(Collected data)
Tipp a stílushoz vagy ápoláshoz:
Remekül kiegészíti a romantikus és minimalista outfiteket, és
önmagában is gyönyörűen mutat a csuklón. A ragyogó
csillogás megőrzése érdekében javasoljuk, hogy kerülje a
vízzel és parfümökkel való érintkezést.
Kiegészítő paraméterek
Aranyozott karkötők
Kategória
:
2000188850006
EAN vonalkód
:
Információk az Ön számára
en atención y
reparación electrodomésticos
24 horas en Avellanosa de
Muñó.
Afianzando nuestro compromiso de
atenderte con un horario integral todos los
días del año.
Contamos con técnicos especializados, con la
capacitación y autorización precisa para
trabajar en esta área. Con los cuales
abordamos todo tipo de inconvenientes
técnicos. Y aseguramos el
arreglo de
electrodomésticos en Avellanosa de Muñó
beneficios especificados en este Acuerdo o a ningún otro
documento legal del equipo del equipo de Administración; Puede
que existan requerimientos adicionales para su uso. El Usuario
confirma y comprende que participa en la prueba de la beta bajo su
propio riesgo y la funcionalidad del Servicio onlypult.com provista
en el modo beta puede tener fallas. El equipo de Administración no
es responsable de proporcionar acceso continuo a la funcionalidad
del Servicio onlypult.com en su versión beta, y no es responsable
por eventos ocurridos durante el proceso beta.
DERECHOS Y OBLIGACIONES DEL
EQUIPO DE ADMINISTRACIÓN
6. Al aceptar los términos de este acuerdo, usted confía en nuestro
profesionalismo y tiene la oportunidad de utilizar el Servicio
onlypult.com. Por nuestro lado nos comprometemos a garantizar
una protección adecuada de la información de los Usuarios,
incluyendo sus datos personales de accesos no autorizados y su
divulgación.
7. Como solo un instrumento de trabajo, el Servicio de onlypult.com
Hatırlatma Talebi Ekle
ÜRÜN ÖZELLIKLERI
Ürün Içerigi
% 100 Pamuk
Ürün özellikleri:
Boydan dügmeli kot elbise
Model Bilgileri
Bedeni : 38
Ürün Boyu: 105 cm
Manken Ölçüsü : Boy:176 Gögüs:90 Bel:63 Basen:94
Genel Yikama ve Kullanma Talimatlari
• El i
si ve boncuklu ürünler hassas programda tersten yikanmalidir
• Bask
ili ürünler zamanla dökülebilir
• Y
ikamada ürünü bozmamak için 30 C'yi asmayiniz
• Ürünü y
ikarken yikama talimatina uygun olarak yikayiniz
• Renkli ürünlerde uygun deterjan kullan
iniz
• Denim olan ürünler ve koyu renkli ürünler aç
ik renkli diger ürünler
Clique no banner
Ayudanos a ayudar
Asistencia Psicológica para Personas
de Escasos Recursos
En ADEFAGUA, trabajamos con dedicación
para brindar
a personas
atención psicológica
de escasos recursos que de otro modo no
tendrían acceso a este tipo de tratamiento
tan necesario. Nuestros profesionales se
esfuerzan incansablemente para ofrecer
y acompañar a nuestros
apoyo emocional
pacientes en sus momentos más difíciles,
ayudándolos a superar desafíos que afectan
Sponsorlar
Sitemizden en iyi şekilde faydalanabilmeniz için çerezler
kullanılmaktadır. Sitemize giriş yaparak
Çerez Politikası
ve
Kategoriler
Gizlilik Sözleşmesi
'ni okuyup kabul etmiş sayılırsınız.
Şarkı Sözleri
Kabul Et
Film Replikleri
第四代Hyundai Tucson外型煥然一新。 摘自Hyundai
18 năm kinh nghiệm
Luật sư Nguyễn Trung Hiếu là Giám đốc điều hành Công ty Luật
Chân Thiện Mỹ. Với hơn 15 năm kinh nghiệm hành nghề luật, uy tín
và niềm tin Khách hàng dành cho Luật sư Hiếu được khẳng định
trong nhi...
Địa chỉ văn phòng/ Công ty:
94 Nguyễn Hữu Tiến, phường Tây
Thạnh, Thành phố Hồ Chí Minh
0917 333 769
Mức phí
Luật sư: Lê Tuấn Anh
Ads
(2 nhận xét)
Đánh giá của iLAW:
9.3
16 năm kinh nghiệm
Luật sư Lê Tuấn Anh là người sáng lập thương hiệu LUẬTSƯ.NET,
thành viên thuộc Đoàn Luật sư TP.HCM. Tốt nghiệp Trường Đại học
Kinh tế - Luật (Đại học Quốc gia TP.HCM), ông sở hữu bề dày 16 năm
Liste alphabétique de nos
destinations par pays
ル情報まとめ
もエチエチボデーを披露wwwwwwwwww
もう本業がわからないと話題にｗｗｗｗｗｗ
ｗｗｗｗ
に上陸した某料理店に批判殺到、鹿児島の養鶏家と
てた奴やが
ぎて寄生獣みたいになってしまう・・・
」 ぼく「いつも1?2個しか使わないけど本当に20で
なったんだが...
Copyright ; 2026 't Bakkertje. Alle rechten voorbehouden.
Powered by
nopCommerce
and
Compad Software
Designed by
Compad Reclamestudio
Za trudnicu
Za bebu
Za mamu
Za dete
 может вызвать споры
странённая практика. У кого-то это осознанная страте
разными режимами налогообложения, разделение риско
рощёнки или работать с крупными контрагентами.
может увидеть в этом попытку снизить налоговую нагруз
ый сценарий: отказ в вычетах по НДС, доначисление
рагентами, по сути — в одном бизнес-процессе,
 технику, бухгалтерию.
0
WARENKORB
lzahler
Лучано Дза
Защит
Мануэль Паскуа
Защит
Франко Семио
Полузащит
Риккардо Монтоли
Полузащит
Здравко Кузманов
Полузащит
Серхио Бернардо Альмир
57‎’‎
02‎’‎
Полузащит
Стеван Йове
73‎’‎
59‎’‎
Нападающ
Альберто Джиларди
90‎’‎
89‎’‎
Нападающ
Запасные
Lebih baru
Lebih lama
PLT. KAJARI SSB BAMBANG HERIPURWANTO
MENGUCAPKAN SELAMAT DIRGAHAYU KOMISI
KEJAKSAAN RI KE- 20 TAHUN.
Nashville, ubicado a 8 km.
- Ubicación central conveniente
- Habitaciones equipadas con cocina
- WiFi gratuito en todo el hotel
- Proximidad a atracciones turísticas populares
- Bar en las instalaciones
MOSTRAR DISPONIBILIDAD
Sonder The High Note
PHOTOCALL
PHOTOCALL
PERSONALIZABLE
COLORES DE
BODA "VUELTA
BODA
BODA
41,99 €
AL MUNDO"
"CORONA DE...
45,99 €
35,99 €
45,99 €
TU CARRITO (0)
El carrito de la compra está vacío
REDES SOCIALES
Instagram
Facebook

→ AIM OF THE EXERCISE:
Scan the records for the word "Tuấn", and copy each line where it is found.

→ TASK ANSWER:
Luật sư: Lê Tuấn Anh
Luật sư Lê Tuấn Anh là người sáng lập thương hiệu LUẬTSƯ.NET,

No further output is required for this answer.